▸ Your tasks:
1 - From the article on the Mac startup chime below, copy the part that opens with the words containing "The reason does, we" and closes with "on the market.".
2 - According to the article on the Mac startup chime below, who revised the sound during the 1990s?

▸ Supplied text:
*** Block opens ***

Physical function keys on the Mac and a 3.5mm headphone jack on the iPhone aren’t the only casualties of 2016. According to eagle-eyed (eagle-eared?) reporters, the new MacBook Pro jettisons the iconic F-sharp sound Apple uses to show a Mac is booting up.

The reason does, we admit, make sense — but it’s still sad to see a piece of Apple history join that great Mac museum in the sky.

The chimes at midnight

The Mac startup chime has been as steadfast a part of each successive Mac generation as icons and a mouse pointer. The use of an arpeggiated chord when you started your Mac dates back to the Macintosh II, when software engineer Mark Lentczner incorporated it into the system.

Like Susan Kare’s memorable icons, they made the Mac seem friendlier and more approachable than other computers on the market.

The sound was later revised by Jim Reekes, Apple’s senior software engineer in charge of the audio and system sounds, during the 1990s. Over the years, its tone has changed further and the instrumentation has also varied, as can be seen by the above video.

It has additionally been featured in popular culture, most notably in the 2008 Pixar movie WALL-E — which also happened to feature a character designed by Jony Ive.

*** Block closes ***

▸ Listed entries:
*** Block opens ***

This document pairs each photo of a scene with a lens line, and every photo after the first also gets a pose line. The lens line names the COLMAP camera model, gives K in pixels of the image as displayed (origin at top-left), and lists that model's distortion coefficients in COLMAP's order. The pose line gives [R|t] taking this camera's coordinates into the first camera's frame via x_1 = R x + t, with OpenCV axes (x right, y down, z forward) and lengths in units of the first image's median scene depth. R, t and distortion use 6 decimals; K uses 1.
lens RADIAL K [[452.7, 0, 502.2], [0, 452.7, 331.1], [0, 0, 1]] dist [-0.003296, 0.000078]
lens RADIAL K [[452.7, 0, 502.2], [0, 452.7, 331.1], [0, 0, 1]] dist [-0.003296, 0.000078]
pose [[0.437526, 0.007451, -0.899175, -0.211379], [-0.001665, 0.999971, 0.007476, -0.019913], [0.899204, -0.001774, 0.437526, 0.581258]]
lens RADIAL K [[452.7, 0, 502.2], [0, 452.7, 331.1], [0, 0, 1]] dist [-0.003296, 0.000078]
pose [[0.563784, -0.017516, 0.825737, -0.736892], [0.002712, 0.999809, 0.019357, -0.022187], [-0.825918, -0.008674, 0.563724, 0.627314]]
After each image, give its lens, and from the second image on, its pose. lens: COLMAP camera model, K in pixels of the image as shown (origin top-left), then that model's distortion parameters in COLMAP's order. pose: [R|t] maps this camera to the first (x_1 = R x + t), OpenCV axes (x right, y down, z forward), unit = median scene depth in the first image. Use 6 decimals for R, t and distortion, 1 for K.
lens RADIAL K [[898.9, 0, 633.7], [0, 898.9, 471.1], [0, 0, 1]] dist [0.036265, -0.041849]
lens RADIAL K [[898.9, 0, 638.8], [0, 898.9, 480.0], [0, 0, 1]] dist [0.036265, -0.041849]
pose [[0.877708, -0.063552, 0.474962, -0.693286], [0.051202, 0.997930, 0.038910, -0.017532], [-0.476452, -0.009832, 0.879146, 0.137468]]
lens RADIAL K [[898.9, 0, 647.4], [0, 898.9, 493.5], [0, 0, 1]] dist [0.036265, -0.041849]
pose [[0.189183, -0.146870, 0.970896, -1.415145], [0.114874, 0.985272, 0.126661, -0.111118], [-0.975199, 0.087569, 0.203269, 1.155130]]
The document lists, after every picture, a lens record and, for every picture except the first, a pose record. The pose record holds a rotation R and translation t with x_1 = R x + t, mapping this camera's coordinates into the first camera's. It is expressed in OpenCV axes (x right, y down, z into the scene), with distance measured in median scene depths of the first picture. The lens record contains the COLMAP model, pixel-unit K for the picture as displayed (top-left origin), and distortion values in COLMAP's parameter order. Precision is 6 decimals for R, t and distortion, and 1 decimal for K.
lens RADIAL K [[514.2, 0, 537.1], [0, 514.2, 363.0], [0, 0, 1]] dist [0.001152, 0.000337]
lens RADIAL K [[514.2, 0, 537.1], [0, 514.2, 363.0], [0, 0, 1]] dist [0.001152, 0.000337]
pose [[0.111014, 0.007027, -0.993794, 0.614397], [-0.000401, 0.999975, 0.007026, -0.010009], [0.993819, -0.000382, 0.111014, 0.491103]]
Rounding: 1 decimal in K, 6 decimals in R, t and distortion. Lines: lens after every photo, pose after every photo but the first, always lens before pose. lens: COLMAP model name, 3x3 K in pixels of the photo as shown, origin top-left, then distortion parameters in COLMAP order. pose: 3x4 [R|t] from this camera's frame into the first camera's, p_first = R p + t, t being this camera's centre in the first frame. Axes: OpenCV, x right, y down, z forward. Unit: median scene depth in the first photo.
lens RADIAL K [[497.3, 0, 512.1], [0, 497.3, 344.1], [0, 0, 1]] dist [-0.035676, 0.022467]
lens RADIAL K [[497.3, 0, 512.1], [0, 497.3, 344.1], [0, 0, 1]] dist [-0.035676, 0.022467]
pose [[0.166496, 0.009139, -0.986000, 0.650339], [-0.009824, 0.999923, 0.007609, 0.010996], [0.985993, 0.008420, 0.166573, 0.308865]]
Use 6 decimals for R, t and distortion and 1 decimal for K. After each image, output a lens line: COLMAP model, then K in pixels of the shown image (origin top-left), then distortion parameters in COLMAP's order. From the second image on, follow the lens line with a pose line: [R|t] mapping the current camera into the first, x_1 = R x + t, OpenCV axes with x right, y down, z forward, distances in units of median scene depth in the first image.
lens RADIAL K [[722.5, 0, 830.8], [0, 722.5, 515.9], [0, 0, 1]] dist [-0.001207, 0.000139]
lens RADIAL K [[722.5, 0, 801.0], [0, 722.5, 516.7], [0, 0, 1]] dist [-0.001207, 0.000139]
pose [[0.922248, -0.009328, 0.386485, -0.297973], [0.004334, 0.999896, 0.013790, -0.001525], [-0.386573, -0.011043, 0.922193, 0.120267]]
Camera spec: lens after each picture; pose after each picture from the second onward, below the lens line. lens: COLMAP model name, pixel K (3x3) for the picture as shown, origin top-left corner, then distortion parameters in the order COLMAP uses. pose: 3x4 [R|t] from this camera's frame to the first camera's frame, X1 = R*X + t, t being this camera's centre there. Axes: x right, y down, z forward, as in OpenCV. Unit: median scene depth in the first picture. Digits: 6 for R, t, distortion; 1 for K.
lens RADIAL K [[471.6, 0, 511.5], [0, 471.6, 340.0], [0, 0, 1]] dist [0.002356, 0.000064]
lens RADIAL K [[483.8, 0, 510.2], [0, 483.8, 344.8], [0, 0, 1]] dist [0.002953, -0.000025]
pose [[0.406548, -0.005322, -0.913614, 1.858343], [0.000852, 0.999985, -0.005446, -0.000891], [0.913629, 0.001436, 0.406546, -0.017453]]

*** Block closes ***

▸ Answers for each item:
1 -
The reason does, we admit, make sense — but it’s still sad to see a piece of Apple history join that great Mac museum in the sky.

The chimes at midnight

The Mac startup chime has been as steadfast a part of each successive Mac generation as icons and a mouse pointer. The use of an arpeggiated chord when you started your Mac dates back to the Macintosh II, when software engineer Mark Lentczner incorporated it into the system.

Like Susan Kare’s memorable icons, they made the Mac seem friendlier and more approachable than other computers on the market.

2 - Jim Reekes, Apple's senior software engineer in charge of the audio and system sounds.